Negli anni scorsi gli esperimenti via Yelp e con Twitter. Ora la Food Standards Agency britannica vuole usare big data per prevedere epidemie (e migliorare il rapporto dei cittadini con l’alimentazione…)
I social network e il cibo. Non solo #foodporn ma anche ricadute scientifiche, specialmente quando si tratta di tenere sotto controllo l’esplosione (anzi, la possibile deflagrazione) di epidemie o almeno di larghe diffusioni così come, con un po’ di panico in meno, le abitudini alimentari casalinghe. Le intossicazioni, in particolare, sono nei pensieri delle autorità di controllo di mezzo mondo. Le ultime notizie arrivano dalla Food Standards Agency britannica, che ha ammesso di aver efficacemente utilizzato Twitter come “sistema d’allarme preventivo”. Come funziona?

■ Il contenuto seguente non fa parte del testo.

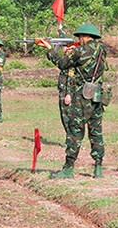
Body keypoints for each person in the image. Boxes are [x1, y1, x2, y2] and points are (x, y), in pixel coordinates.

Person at [40, 22, 107, 179]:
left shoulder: (79, 51)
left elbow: (62, 64)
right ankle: (98, 168)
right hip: (96, 92)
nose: (79, 39)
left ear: (83, 37)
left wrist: (50, 49)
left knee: (75, 131)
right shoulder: (102, 50)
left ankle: (68, 168)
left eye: (80, 37)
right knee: (95, 130)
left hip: (82, 95)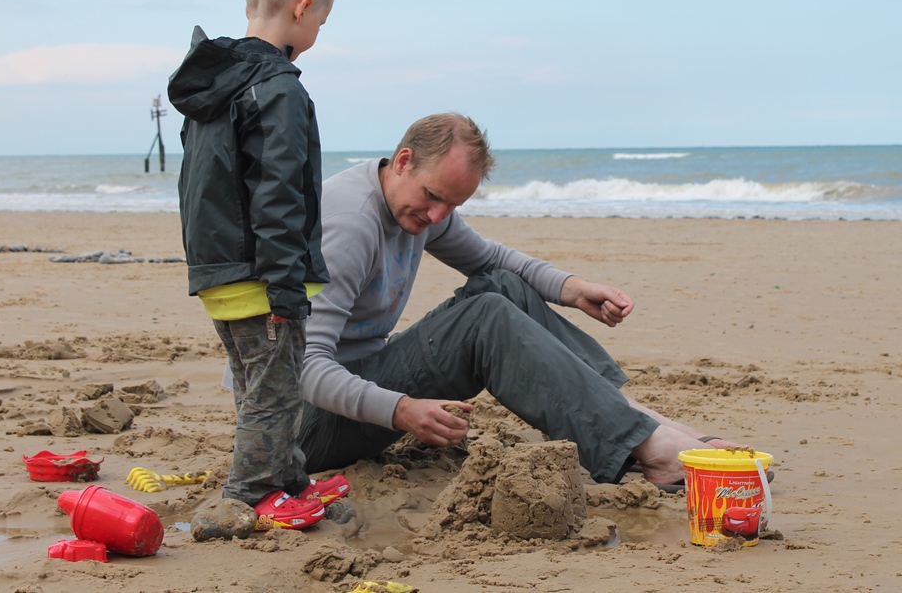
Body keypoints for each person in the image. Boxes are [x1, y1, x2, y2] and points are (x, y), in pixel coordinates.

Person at [298, 112, 741, 491]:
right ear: (403, 161)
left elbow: (492, 260)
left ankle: (638, 420)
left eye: (451, 206)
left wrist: (572, 288)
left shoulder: (415, 200)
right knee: (485, 318)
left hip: (355, 387)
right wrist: (401, 410)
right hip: (305, 427)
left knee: (500, 286)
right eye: (433, 198)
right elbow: (305, 368)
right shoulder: (350, 225)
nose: (436, 218)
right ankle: (650, 448)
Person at [167, 0, 348, 531]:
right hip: (262, 275)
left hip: (219, 271)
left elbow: (201, 185)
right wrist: (285, 284)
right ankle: (246, 498)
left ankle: (288, 478)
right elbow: (278, 193)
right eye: (321, 19)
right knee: (273, 393)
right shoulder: (278, 88)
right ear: (301, 8)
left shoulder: (215, 87)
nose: (319, 30)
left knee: (260, 387)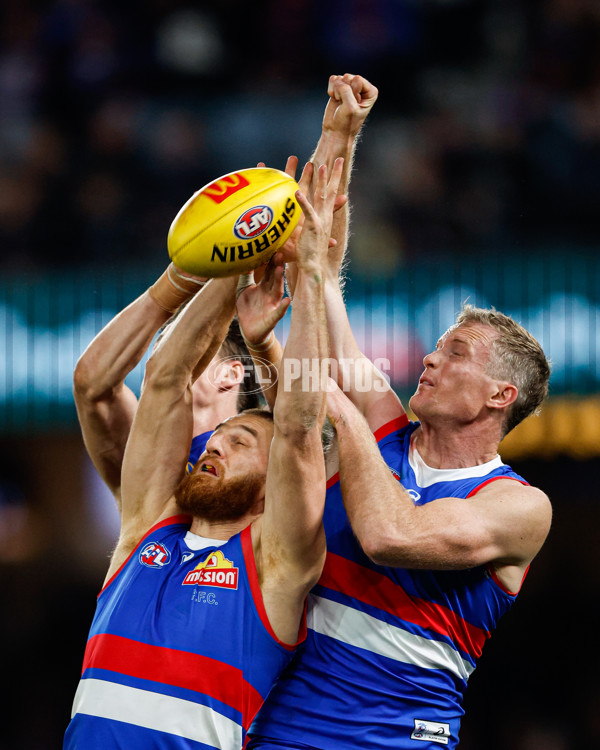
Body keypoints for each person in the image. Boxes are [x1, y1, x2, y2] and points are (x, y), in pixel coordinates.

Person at [246, 77, 553, 749]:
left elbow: (393, 535)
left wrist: (337, 404)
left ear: (503, 395)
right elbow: (322, 276)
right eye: (436, 348)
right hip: (278, 727)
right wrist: (341, 137)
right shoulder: (385, 427)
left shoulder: (519, 506)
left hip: (392, 739)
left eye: (457, 353)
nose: (431, 361)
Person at [63, 158, 344, 749]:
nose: (211, 447)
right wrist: (233, 258)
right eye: (216, 442)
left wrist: (313, 271)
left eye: (240, 442)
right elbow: (164, 376)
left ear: (276, 485)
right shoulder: (149, 527)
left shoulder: (277, 563)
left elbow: (298, 425)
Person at [72, 262, 260, 509]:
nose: (163, 361)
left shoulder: (266, 459)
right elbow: (91, 385)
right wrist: (172, 286)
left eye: (187, 351)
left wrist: (248, 257)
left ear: (229, 373)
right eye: (158, 354)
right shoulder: (142, 457)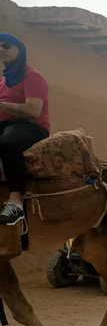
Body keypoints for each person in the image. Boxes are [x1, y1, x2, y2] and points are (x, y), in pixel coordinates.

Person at [0, 33, 50, 225]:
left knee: (9, 143)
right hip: (7, 124)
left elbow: (32, 111)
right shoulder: (4, 80)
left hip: (32, 126)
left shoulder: (32, 77)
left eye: (6, 46)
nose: (1, 49)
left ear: (19, 50)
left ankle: (15, 203)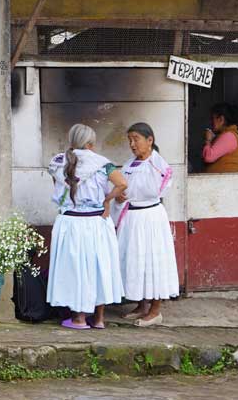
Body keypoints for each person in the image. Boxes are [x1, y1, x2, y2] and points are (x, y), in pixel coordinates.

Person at [47, 123, 127, 330]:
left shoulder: (57, 162)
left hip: (71, 223)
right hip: (97, 222)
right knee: (98, 267)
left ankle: (79, 319)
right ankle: (99, 319)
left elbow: (58, 190)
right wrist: (106, 200)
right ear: (90, 144)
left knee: (76, 269)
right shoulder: (103, 163)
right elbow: (122, 184)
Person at [117, 122, 180, 327]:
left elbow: (158, 188)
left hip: (150, 218)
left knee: (153, 261)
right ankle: (141, 305)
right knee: (136, 260)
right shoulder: (129, 165)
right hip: (132, 218)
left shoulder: (157, 164)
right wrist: (119, 197)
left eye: (136, 139)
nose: (132, 144)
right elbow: (122, 188)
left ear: (149, 140)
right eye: (130, 140)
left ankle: (155, 310)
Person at [202, 103, 238, 173]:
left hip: (224, 181)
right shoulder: (228, 134)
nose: (211, 122)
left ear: (221, 119)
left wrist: (208, 140)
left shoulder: (229, 136)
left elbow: (208, 157)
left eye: (213, 118)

Monitorando hashtag, parole-chiave, post degli utenti. In sostanza, sfruttando la potenza dei big data. Non basta: nel mirino anche le immagini su Instagram o i contenuti su Facebook. In questo caso, per entrare nelle cucine degli inglesi e capire come cucinano, cosa mangiano e se si nutrono in modo corretto.
Quella volta che Twitter…
Non è la prima volta che i social network vengono utilizzati per tenere d’occhio il cibo e il rapporto delle persone con esso in termini di salute pubblica. A Chicago, per esempio, le autorità in passato hanno sfruttato Twitter per monitorare le emergenze alimentari. A New York, invece, grazie al social di recensioni Yelp, sono stati tracciati i ristoranti “a rischio” infezione. Un paio d’anni fa un gruppo di ricercatori dell’università di Rochester, usando il sistema nEmesis, è riuscito a tracciare 480 casi di intossicazione nella Grande Mela. I limiti sono molti, è vero (sono contenuti grezzi, non moderati, a volte imprecisi) ma che, con gli aggiustamenti statistici del caso, possono tornare molto utili. Specialmente rispetto ai tradizionali metodi di raccolta dati dei pazienti. Anche da Apple – ma solo sul lato salute – se ne sono accorti partorendo l’anno scorso HealthKit.

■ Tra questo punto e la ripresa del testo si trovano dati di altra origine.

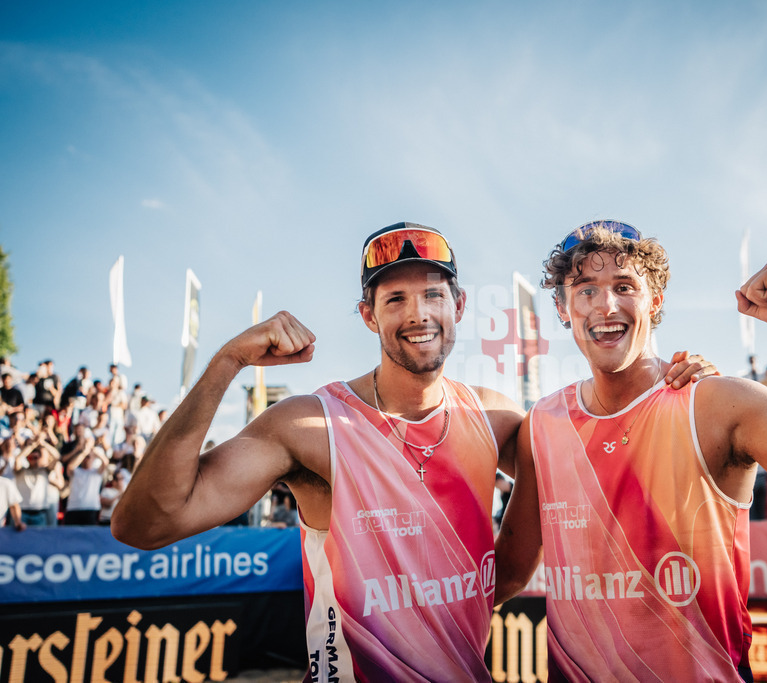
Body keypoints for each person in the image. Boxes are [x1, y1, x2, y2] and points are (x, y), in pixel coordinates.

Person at [110, 220, 719, 681]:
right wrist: (227, 362)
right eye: (394, 299)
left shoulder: (495, 418)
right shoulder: (309, 425)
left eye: (432, 294)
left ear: (458, 306)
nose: (417, 314)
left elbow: (607, 456)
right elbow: (145, 523)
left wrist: (675, 388)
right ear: (367, 316)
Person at [494, 220, 767, 682]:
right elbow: (509, 572)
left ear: (655, 300)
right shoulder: (544, 423)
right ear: (563, 307)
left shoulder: (717, 404)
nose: (606, 305)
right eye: (586, 289)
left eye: (624, 286)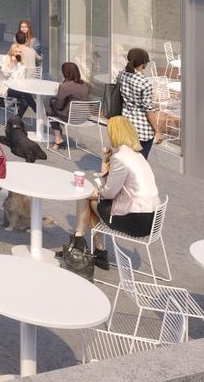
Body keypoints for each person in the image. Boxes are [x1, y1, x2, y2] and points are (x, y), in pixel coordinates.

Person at [59, 116, 160, 272]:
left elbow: (108, 193)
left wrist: (97, 185)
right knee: (92, 200)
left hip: (135, 220)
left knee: (85, 196)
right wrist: (106, 162)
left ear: (115, 134)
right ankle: (98, 252)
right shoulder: (138, 156)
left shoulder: (121, 158)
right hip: (152, 220)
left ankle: (80, 242)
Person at [117, 47, 160, 159]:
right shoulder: (144, 82)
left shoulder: (121, 75)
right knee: (140, 162)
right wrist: (157, 130)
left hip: (125, 124)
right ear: (144, 63)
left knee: (126, 160)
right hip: (142, 130)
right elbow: (148, 110)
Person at [48, 61, 91, 148]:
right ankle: (59, 131)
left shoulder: (65, 86)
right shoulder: (85, 85)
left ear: (65, 73)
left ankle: (58, 138)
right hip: (84, 117)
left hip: (71, 118)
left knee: (49, 109)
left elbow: (59, 106)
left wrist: (52, 100)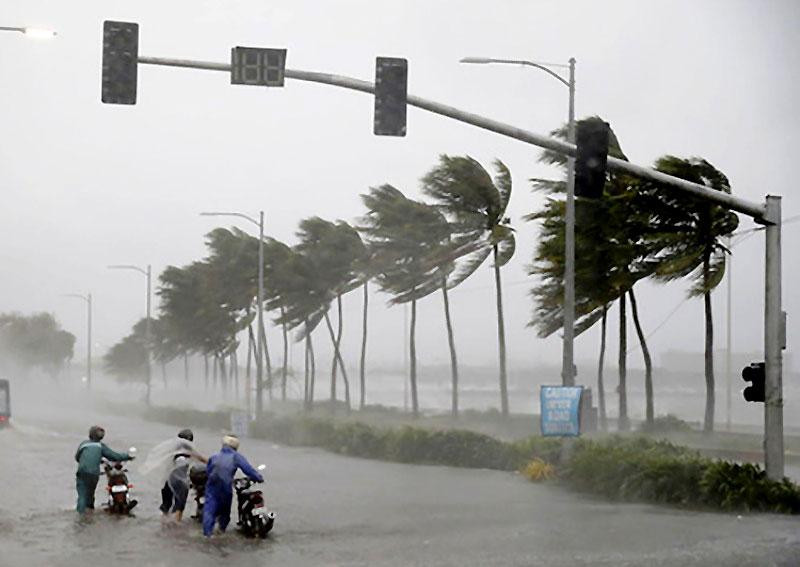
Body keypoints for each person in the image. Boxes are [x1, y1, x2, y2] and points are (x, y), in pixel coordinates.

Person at [140, 428, 207, 521]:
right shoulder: (188, 451)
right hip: (179, 482)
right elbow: (202, 459)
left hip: (166, 481)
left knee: (166, 505)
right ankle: (176, 528)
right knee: (179, 506)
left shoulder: (171, 450)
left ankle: (162, 525)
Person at [202, 434, 263, 537]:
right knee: (225, 512)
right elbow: (248, 470)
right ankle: (221, 532)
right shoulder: (236, 457)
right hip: (225, 487)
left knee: (209, 511)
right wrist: (259, 478)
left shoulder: (214, 456)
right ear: (236, 447)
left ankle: (207, 535)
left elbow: (208, 472)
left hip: (212, 487)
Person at [74, 425, 134, 514]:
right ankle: (90, 512)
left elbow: (77, 457)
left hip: (82, 472)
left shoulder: (83, 444)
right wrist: (128, 456)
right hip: (94, 474)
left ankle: (81, 516)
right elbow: (115, 456)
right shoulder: (100, 446)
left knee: (82, 495)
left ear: (90, 435)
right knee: (90, 494)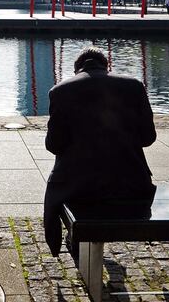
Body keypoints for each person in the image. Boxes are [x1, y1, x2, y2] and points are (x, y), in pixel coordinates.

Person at [43, 47, 156, 256]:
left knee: (56, 183)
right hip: (130, 185)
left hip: (78, 188)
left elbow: (54, 145)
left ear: (77, 69)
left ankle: (66, 243)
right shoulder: (134, 86)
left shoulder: (60, 91)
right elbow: (148, 138)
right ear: (107, 66)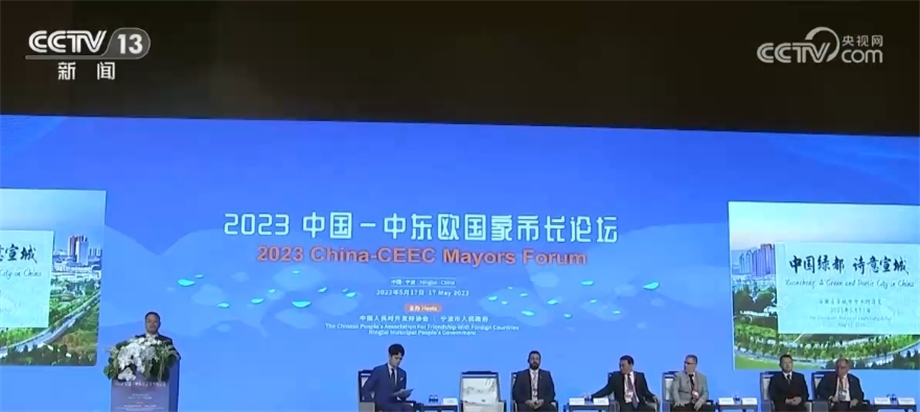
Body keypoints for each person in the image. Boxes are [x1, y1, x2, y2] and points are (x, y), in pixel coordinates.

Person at [591, 355, 658, 411]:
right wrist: (593, 396)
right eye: (620, 365)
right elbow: (607, 390)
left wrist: (653, 396)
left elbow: (645, 391)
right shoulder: (615, 377)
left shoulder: (640, 376)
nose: (621, 368)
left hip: (639, 403)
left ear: (631, 365)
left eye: (623, 365)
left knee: (651, 410)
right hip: (624, 404)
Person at [362, 344, 413, 412]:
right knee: (396, 409)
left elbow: (401, 395)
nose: (398, 361)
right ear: (390, 356)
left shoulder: (402, 373)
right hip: (381, 403)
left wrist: (405, 394)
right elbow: (366, 389)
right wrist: (372, 403)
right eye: (396, 358)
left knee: (408, 408)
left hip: (394, 402)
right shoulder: (378, 371)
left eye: (400, 359)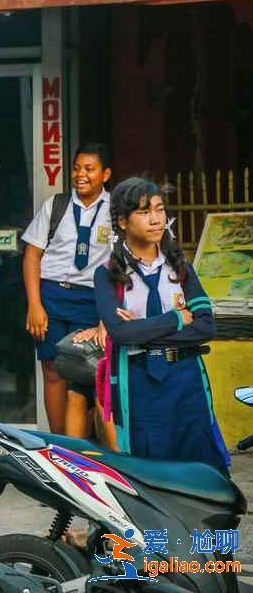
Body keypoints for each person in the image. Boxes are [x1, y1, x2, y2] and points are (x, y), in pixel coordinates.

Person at [95, 177, 230, 472]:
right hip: (139, 381)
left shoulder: (181, 267)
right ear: (122, 221)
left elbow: (206, 327)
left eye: (159, 209)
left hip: (186, 379)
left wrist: (142, 332)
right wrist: (176, 319)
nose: (156, 219)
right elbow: (119, 333)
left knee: (200, 463)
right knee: (148, 466)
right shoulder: (107, 274)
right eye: (144, 212)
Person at [21, 143, 112, 437]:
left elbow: (121, 265)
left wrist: (108, 313)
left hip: (91, 299)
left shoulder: (115, 210)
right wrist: (35, 304)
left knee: (86, 373)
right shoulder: (55, 205)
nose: (80, 174)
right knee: (53, 371)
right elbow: (32, 256)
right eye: (76, 168)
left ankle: (84, 446)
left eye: (89, 169)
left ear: (105, 174)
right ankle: (59, 446)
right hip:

L’intreccio fra cibo e salute
Cibo e salute, infatti, sono temi intrecciati. Tornando al caso britannico, per esempio, il Telegraph racconta di come i contenuti che in qualche modo erano legati a patologie alimentari siano stati e continuino a essere trasmessi al sistema sanitario nazionale per preparare ospedali, medici e centralinisti per esempio a possibili picchi di norovirus, uno tra gli agenti più diffusi di gastroenteriti acute di origine non batterica, fra le problematiche principali in tema di sicurezza alimentare. Ma anche di altre patologie.

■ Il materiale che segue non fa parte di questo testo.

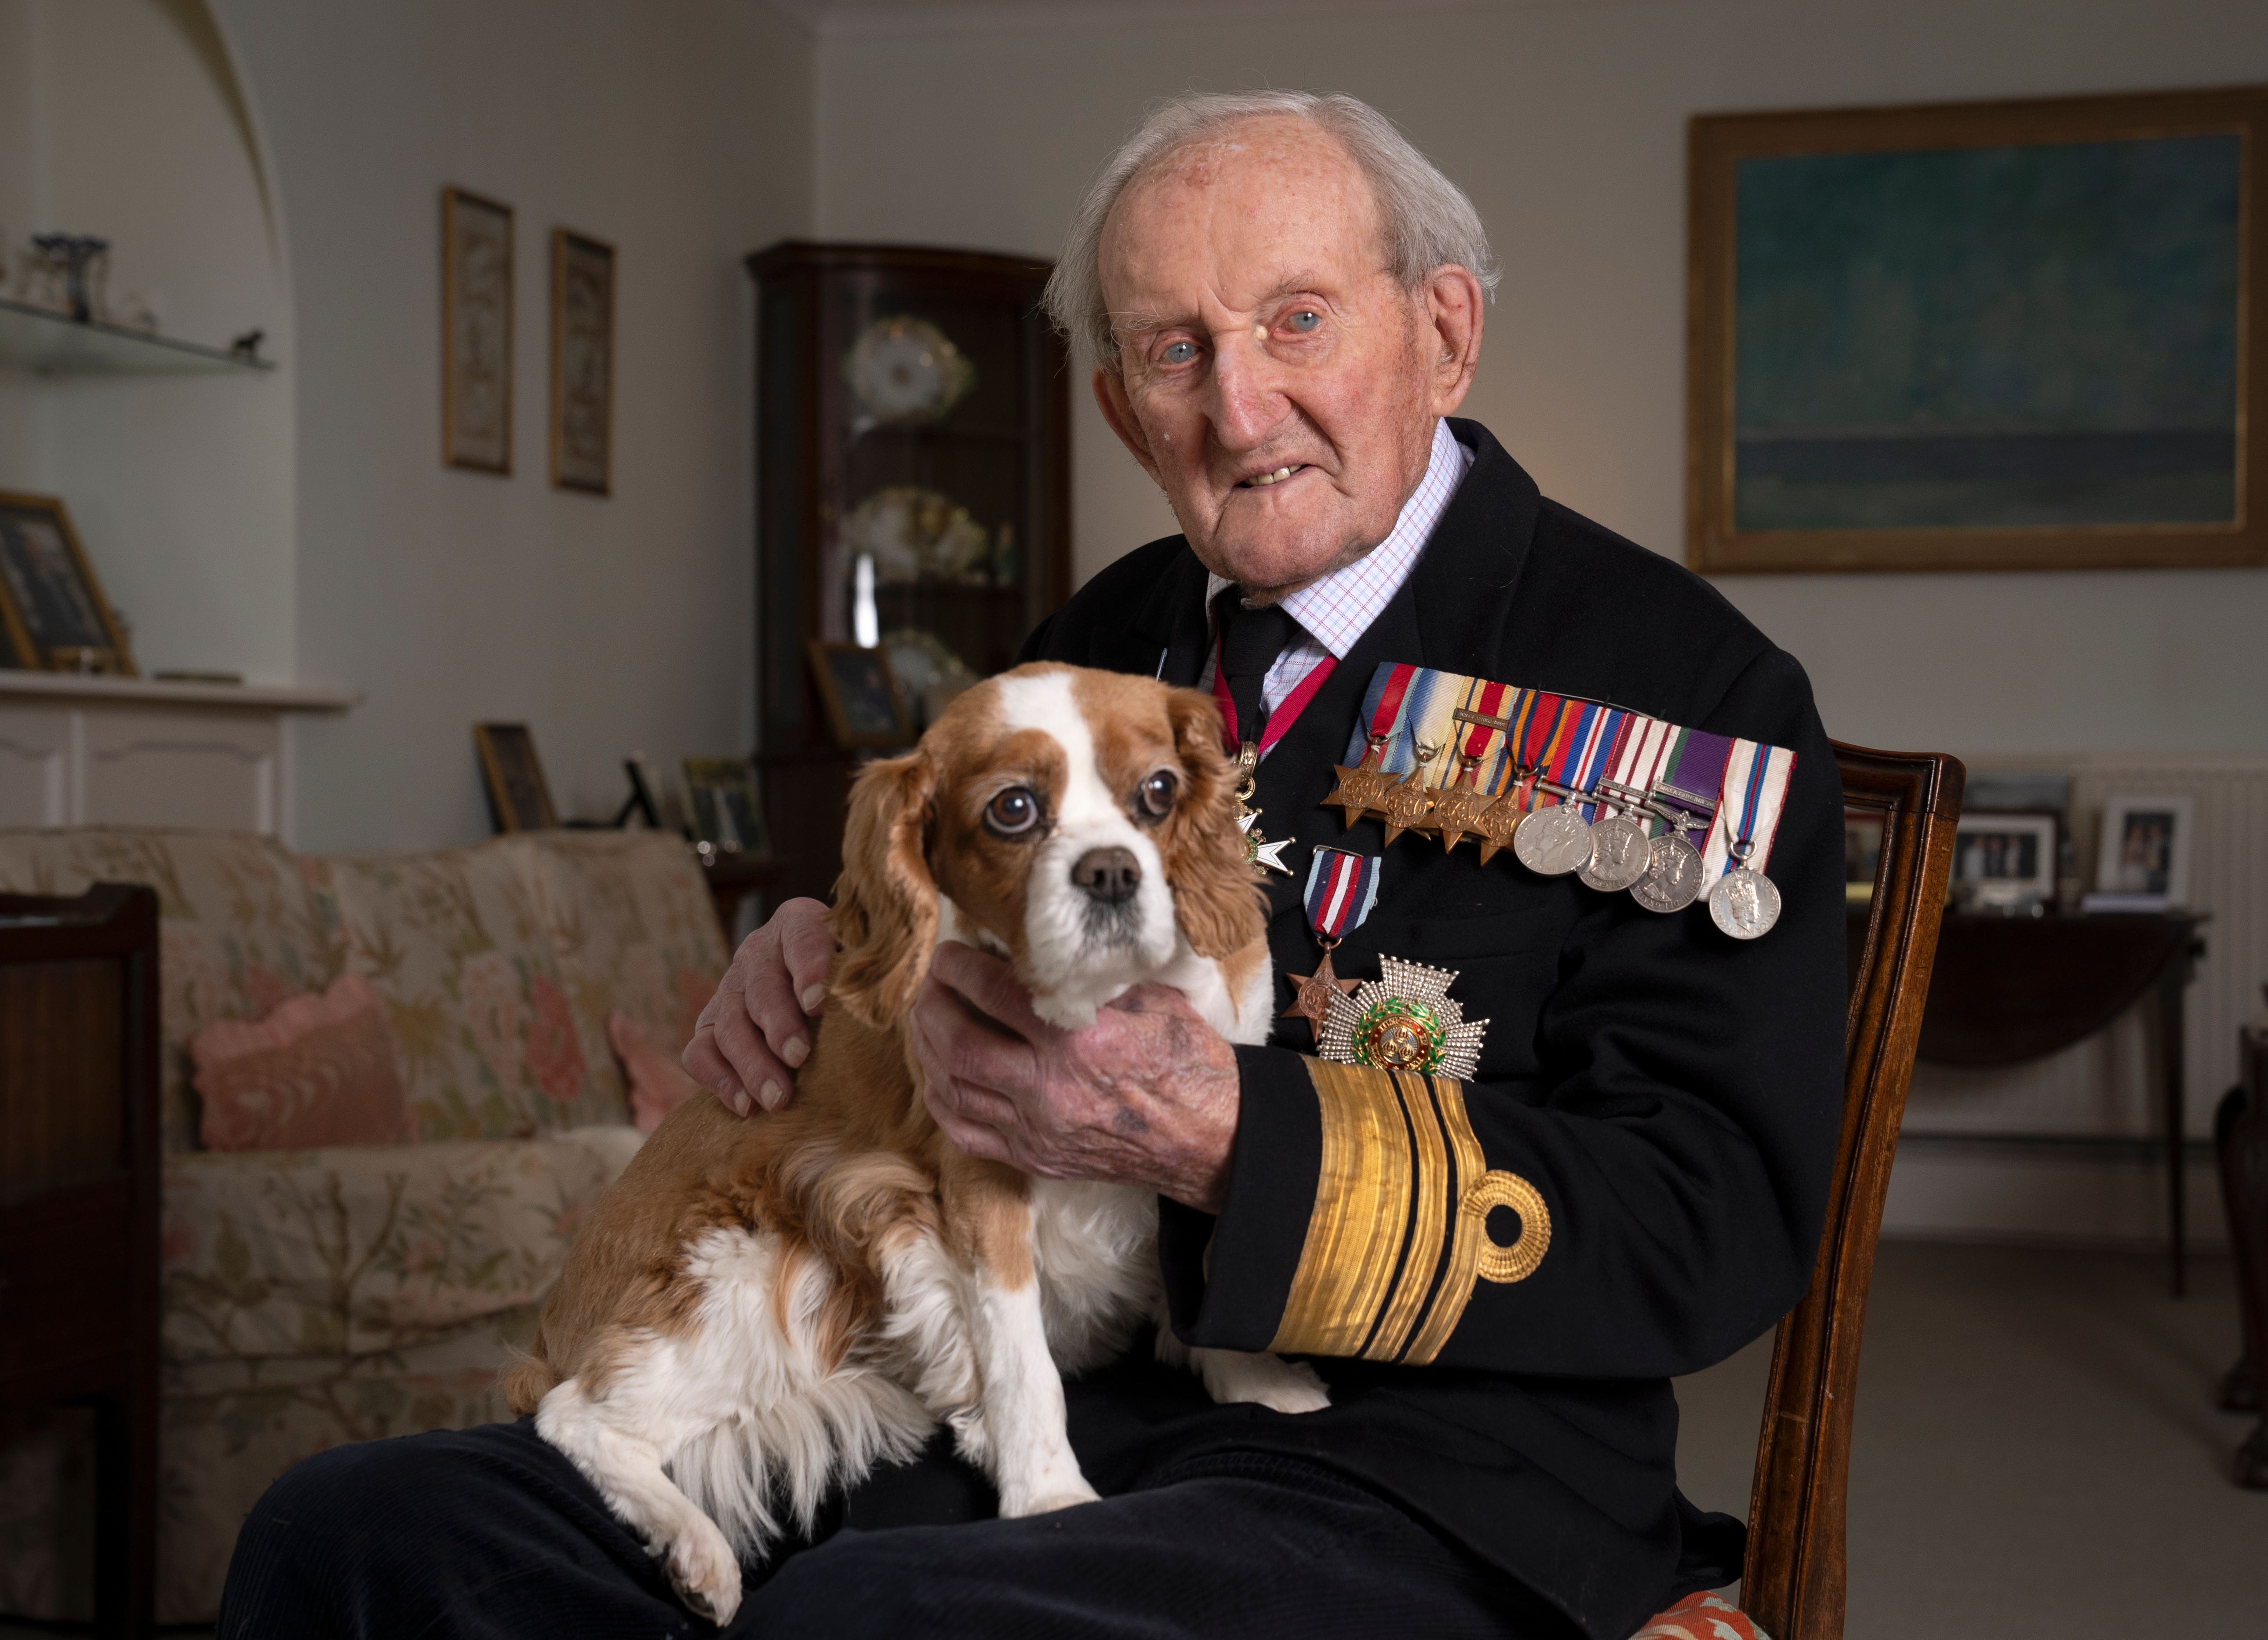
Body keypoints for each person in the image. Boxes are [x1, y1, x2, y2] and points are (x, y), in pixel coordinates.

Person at [222, 90, 1844, 1640]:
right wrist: (830, 939)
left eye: (1296, 321)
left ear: (1441, 329)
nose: (1237, 404)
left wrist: (1233, 1139)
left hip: (1421, 1462)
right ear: (1117, 403)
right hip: (1002, 1401)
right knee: (355, 1533)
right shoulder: (1103, 632)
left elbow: (1711, 1220)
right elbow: (944, 935)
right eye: (1172, 350)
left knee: (877, 1628)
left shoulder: (1681, 687)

Migliorare il rapporto con la nutrizione
Allo stesso modo, spiare le timeline e le bacheche dei social degli utenti può condurre – fuori dall’emergenza – a produrre nuove linee guida per migliorare il rapporto con gli alimenti: “Abbiamo scoperto che utilizzare Twitter ci ha permesso di identificare le epidemie di norovirus fino a due settimane d’anticipo rispetto al Public Health England, l’osservatorio sanitario britannico – ha detto Guy Poppy della Fsa – è un elemento fondamentale in termini di organizzazione delle cure primarie. In generale, siamo davvero convinti che Twitter possa essere un ottimo canale per raccogliere informazioni sui temi più vari relativi al mondo del cibo”.
Citizen science?
La chiamano citizen science o crowd science. Forse usare il termine scienza non è del tutto corretto. In generale, però, l’estensione e la profondità di quello che condividiamo ogni giorno sulle varie piattaforme (foto, pensieri, testi, video corredati da hashtag) sono così elevati da poter essere utilizzati per migliorare le abitudini alimentari e perfino culinarie del Paese. Il problema? “Solo una piccola parte della popolazione usa i social media – ha aggiunto Poppy – ma rimane un buon modo per conoscere meglio le preferenze degli under 25”.